The main findings of this study include (1) the significant correlation between the p-CS values of conventional and CS cine CMR images, (2) high diagnostic performance of p-CS for identifying MI segments on conventional and CS cine CMR images, and (3) evidence that p-CS on CS cine CMR imaging may help classify myocardial characterization on LGE-CMR into remote, adjacent, subendocardial infarcted, and transmural infarcted segments.
Myocardial strain analysis on CMR images is a quantitative method of cardiac function assessment. It is conventionally performed using tagging CMR scans or displacement- or strain-encoded imaging [11, 13, 14]. However, additional data must be acquired for strain analysis using these methods. FT-strain analysis can be performed after processing cine CMR images, providing additional diagnostic value to the visual assessment of cardiac function [15]. Recently, the CS technique has been used with cine CMR images, enabling quick data acquisition while maintaining the robustness of cardiac function assessment [8]. In the present study, the p-CS values of CS cine CMR images were correlated with those of conventional cine CMR images. Furthermore, there was no significant difference in p-CS values between conventional and CS cine CMR images, which was previously reported [16]. The present findings indicate that data acquisition of the full cardiac cycle is important for accurate FT-strain analysis using CS cine CMR images, as a prospective real-time cine CMR scan may lack complete end-diastolic phase data, resulting in the underestimation of peak strain values relative to those obtained from retrospective conventional cine CMR scans [16]. Consequently, in the present study, we acquired the data of over 1.5 cardiac cycles on CS real-time cine CMR scanning to increase estimate accuracy.

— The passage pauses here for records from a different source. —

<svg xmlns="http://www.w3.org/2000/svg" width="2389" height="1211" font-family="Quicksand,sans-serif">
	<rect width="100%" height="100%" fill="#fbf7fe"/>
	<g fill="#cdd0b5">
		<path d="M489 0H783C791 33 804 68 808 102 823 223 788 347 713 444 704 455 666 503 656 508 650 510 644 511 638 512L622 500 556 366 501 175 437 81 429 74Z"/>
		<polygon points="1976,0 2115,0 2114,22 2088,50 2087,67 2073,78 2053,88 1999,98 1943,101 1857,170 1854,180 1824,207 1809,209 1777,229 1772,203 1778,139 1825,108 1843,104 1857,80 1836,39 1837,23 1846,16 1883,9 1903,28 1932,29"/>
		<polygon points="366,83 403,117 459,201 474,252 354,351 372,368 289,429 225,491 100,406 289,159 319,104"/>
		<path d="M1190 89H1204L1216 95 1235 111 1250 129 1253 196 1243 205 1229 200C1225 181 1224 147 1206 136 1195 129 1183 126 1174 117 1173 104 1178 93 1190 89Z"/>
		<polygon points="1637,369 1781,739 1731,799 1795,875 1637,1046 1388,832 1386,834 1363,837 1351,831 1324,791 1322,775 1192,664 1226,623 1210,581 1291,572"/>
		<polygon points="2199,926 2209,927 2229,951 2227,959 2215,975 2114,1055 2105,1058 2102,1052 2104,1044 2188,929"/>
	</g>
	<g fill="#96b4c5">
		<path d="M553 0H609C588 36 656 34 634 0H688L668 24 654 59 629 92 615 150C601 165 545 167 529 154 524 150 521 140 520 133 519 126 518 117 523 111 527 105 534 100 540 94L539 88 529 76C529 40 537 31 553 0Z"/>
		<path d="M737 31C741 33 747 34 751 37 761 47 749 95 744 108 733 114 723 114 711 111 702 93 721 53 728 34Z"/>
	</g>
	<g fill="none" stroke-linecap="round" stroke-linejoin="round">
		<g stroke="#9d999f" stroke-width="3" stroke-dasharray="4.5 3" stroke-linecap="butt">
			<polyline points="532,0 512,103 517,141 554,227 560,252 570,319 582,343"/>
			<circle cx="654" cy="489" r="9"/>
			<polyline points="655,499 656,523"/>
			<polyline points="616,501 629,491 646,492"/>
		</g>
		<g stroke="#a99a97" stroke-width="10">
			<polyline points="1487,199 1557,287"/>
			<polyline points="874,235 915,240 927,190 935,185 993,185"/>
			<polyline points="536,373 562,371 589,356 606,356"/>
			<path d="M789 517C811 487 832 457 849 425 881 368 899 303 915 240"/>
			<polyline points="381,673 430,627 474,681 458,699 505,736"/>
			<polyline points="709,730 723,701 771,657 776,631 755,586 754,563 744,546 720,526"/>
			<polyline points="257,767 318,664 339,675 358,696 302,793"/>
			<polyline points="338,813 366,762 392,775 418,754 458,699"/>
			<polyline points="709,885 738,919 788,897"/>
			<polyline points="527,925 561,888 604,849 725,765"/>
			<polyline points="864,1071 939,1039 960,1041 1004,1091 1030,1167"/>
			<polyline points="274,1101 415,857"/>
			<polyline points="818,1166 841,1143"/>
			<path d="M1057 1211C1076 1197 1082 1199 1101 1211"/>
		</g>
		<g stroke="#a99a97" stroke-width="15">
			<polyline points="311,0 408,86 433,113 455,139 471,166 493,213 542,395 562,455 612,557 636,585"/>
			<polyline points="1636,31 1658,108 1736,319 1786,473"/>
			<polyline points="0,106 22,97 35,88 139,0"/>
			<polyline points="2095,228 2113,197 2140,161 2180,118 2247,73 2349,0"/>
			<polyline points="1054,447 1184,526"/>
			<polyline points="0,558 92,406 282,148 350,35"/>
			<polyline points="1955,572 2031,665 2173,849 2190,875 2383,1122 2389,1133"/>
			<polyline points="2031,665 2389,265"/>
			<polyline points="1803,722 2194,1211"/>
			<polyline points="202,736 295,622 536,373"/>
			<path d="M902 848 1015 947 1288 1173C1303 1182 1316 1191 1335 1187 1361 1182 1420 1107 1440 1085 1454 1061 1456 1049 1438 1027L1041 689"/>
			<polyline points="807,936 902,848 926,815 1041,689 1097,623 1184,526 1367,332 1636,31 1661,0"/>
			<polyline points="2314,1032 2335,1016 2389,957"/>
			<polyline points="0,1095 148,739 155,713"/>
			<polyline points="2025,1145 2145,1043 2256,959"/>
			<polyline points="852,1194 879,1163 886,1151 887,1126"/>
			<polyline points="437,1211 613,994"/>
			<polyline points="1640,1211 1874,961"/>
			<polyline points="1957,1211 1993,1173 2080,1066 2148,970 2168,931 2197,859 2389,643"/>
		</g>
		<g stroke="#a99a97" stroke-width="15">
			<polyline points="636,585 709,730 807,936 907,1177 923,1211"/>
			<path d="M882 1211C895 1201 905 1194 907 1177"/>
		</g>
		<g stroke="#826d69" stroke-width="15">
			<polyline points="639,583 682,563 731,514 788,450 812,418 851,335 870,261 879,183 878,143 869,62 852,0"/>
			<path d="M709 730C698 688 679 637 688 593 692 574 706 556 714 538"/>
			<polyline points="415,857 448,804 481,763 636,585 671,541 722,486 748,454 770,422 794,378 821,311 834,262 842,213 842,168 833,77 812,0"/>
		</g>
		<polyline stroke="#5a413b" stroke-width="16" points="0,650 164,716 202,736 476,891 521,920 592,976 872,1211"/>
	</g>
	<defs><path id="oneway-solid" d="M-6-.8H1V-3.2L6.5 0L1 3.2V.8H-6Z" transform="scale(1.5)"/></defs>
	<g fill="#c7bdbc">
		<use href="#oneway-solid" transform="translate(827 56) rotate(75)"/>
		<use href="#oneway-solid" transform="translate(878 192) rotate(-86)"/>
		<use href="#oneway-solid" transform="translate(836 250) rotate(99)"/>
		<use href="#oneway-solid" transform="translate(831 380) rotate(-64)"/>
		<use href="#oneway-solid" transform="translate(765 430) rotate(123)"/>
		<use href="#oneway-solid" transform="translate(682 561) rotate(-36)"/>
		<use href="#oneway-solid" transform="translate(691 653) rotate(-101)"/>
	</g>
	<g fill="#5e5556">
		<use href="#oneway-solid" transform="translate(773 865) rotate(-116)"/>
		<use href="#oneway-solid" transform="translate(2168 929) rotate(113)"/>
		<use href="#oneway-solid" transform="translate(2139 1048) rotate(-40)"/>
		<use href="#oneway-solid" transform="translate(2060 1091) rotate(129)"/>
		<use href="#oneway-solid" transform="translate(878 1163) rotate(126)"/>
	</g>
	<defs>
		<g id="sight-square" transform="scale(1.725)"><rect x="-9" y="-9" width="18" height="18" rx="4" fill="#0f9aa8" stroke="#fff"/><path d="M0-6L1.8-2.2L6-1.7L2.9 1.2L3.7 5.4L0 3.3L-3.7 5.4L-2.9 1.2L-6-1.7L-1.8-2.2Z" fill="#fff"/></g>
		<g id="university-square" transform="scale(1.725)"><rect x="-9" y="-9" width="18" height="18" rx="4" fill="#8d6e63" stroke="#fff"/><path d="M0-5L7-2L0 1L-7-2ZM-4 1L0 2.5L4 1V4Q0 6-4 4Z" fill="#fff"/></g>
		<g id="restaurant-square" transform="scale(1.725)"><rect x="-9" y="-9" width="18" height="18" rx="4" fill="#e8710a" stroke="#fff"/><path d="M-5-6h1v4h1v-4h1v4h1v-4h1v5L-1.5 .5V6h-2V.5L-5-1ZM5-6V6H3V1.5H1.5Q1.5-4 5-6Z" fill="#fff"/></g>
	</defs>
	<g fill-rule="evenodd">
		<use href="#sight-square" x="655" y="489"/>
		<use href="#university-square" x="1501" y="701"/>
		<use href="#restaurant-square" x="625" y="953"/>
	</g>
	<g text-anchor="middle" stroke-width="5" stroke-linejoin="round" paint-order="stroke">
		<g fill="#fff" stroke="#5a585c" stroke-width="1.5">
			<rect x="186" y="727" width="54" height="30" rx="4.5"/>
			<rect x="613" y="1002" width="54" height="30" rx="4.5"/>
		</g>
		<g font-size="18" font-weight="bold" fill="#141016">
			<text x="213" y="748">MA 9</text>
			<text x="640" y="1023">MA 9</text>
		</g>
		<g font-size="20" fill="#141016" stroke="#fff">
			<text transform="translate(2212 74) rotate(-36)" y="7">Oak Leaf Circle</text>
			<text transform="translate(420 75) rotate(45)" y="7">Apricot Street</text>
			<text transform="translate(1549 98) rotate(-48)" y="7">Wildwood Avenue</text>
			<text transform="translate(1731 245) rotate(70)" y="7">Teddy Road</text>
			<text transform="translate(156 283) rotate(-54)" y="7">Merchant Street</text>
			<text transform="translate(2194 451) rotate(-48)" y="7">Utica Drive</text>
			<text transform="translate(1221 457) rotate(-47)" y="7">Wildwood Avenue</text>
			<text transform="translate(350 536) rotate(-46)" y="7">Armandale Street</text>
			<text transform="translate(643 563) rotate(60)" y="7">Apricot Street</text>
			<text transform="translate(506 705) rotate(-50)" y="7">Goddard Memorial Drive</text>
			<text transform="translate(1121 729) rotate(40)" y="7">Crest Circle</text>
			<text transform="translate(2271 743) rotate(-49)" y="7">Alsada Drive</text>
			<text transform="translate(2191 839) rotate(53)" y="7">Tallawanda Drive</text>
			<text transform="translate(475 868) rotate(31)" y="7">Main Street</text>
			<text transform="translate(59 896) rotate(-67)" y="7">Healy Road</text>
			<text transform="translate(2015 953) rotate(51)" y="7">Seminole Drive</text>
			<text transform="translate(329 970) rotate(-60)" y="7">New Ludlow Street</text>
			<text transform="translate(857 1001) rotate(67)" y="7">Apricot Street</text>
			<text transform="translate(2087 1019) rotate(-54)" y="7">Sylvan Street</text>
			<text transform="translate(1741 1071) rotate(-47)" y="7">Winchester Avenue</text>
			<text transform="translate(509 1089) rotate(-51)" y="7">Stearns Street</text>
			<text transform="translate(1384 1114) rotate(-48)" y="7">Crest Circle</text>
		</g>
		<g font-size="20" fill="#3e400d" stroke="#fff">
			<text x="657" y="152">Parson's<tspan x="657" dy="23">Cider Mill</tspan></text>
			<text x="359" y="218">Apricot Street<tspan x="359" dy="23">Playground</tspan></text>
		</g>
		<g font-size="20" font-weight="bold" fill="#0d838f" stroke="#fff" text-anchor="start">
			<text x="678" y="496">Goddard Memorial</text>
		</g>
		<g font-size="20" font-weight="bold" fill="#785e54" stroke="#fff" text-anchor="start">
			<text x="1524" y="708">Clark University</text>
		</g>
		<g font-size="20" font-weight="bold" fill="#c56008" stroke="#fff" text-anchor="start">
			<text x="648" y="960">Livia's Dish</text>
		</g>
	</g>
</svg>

There was no significant difference in the AUC values for detecting MI obtained using conventional and CS cine CMR images. In previous studies, p-CS values obtained using conventional CMR strain analysis for detecting MI had a sensitivity estimate of 71–81% and specificity estimate of 74–75%. These estimates are consistent with the estimated from this study [10, 13]. In the present study, the diagnostic performance of p-CS of CS cine CMR imaging for detecting MI was not inferior to that of conventional cine CMR scanning. Moreover, p-CS values on CS cine CMR images were correlated with the severity and location of MI, as reflected in the categories of remote, adjacent, subendocardial infarcted, and transmural infarcted segments. A previous study has shown that p-CS values obtained from conventional CMR images varied depending on the severity and location of MI on an LGE-CMR image [11]. The use of p-CS on CS cine CMR imaging may help differentiate subendocardial from transmural MI as assessed on LGE-CMR scanning, which is clinically relevant to prognosis and viability after revascularization [17, 18]. Buss et al. have shown that, as with the values obtained from LGE-CMR images, p-CS values from FT-strain analysis may be an independent predictor of cardiac function improvement after revascularization [19].
FT-strain analysis of CS cine CMR images is a quantitative technique of cardiac function assessment that is quicker than conventional CMR strain analysis. CS cine CMR imaging is becoming increasingly available, and FT-strain analysis of CS cine CMR scans may be applied to various cardiovascular diseases, as is presently used on conventional cine CMR scans [20–22]. This technique, which does not require a contrast medium, may benefit patients who cannot tolerate lengthy examination times and multiple breath-holdings and to those with advanced renal dysfunction and high risk of nephrogenic systemic fibrosis or renal failure.
There are some limitations of the present study. First, this study was conducted at a single center and with a small sample. Second, the present study only used p-CS values, because they are better for detecting MI than other strain parameters (e.g., longitudinal strain) [13, 23]. Further studies using other myocardial strain parameters with CS cine CMR images are required. Third, the reconstruction time for the CS cine CMR image was approximately 3 min. Ongoing technological developments will reduce reconstruction times, thus helping to overcome this limitation.
Fourth, the effects of different types of CMR-FT analysis software on obtained estimates were not assessed. As different software types use different algorithms, they may result in different values; these inherent differences should be considered when comparing findings obtained using different software types [24]. Fifth, the present study did not account for differences in temporal and spatial resolution and regularization during FT strain analysis, the impact of which has been reported [25]. Finally, low temporal resolution or high regularization may result in underestimation of strain values [16].
In conclusion, FT-strain analysis of CS cine CMR images may help identify and classify MI segments; it may be used alongside or instead of that of conventional cine CMR images.